DIRECTIONS = Count the lines in the listing below that contain the string "pose", matching case exactly. Reply with the number only.

━━━ DATA SHOWN ━━━

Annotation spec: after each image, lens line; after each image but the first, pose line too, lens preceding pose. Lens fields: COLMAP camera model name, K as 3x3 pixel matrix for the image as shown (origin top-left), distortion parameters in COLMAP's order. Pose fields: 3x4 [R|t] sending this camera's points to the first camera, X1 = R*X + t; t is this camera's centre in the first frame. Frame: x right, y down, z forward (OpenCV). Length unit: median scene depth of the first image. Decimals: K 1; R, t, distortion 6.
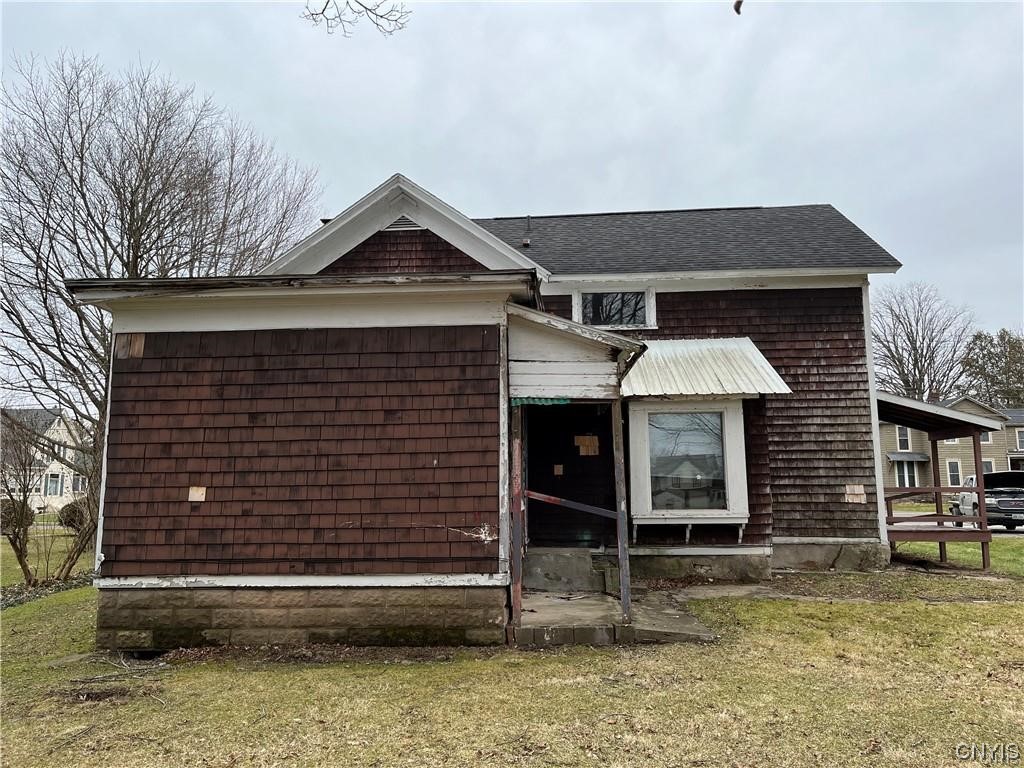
lens RADIAL K [[773.5, 0, 511.4], [0, 773.5, 384.7], [0, 0, 1]] dist [0.033467, -0.017429]
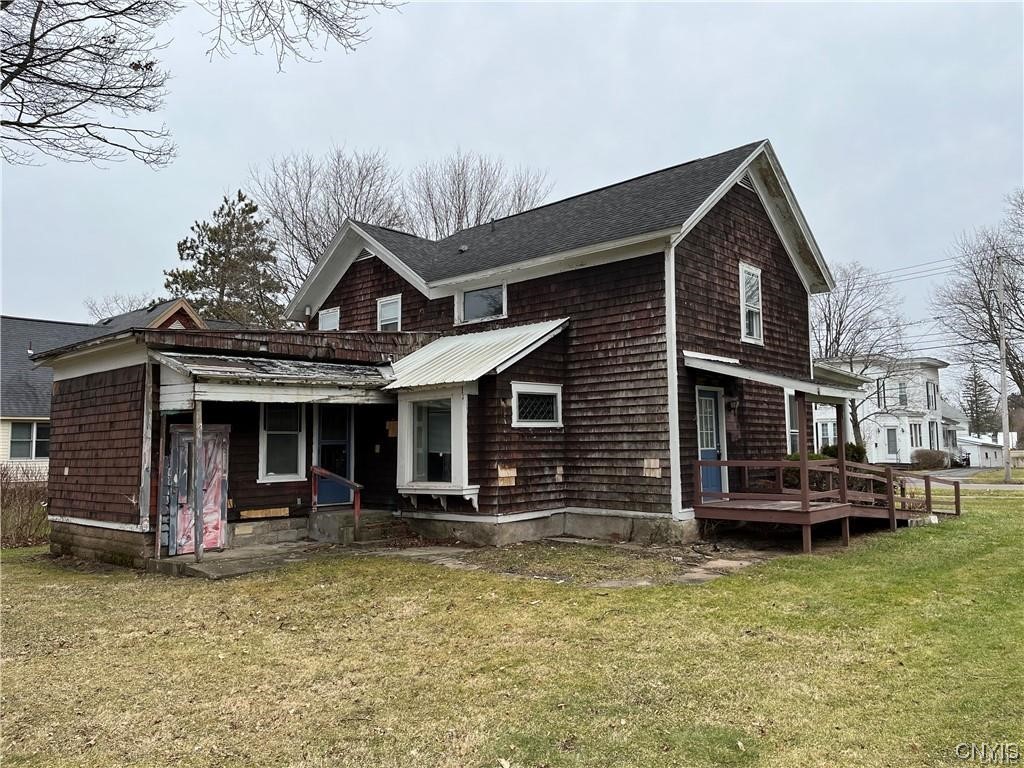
lens RADIAL K [[773.5, 0, 519.7], [0, 773.5, 380.6], [0, 0, 1]] dist [0.033467, -0.017429]
pose [[0.791215, -0.057914, -0.608790, 0.902256], [0.092409, 0.995397, 0.025408, -0.009155], [0.604516, -0.076361, 0.792924, 0.133333]]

━━━

TASK SOLUTION = 2